Abstract

A dominating set $S$ of a graph $G$ is a global (strong) defensive alliance if for every vertex $v\in S$, the number of neighbors $v$ has in $S$ plus one is at least (greater than) the number of neighbors it has in $V\setminus S$. The dominating set $S$ is a global (strong) offensive alliance if for every vertex $v\in V\setminus S$, the number of neighbors $v$ has in $S$ is at least (greater than) the number of neighbors it has in $V\setminus S$ plus one.
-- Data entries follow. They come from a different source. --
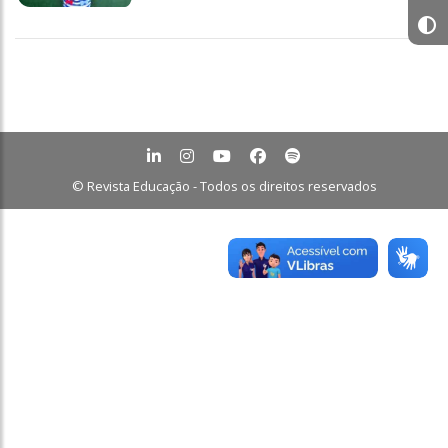
© Revista Educação - Todos os direitos reservados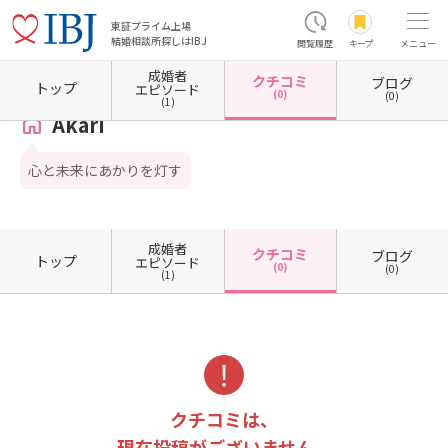
東証プライム上場
結婚相談所探しはIBJ
閲覧履歴
キープ
メニュー
成婚者
クチコミ
ブログ
ホーム
岡山県の結婚相談所
岡山県倉敷市
Akari
クチコミ一覧
トップ
エピソード
(0)
(0)
(1)
Akari
心と未来にあかりを灯す
成婚者
クチコミ
ブログ
トップ
エピソード
(0)
(0)
(1)
クチコミは、
現在投稿がございません。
The minimum cardinality of a global defensive (strong defensive, offensive, strong offensive) alliance is denoted by $\gamma_a(G)$ ($\gamma_{\hat a}(G)$, $\gamma_o(G)$, $\gamma_{\hat o}(G))$. We compare each of the four parameters $\gamma_a, \gamma_{\hat a}, \gamma_o, \gamma_{\hat o}$ to the independent domination number $i$. We show that $i(G)\le \gamma ^2_a(G)-\gamma_a(G)+1$ and $i(G)\le \gamma_{\hat{a}}^2(G)-2\gamma_{\hat{a}}(G)+2$ for every graph; $i(G)\le \gamma ^2_a(G)/4 +\gamma_a(G)$ and $i(G)\le \gamma_{\hat{a}}^2(G)/4 +\gamma_{\hat{a}}(G)/2$ for every bipartite graph; $i(G)\le 2\gamma_a(G)-1$ and $i(G)=3\gamma_{\hat{a}}(G)/2 -1$ for every tree and describe the extremal graphs; and that $\gamma_o(T)\le 2i(T)-1$ and $i(T)\le \gamma_{\hat o}(T)-1$ for every tree. We use a lemma stating that $\beta(T)+2i(T)\ge n+1$ in every tree $T$ of order $n$ and independence number $\beta(T)$.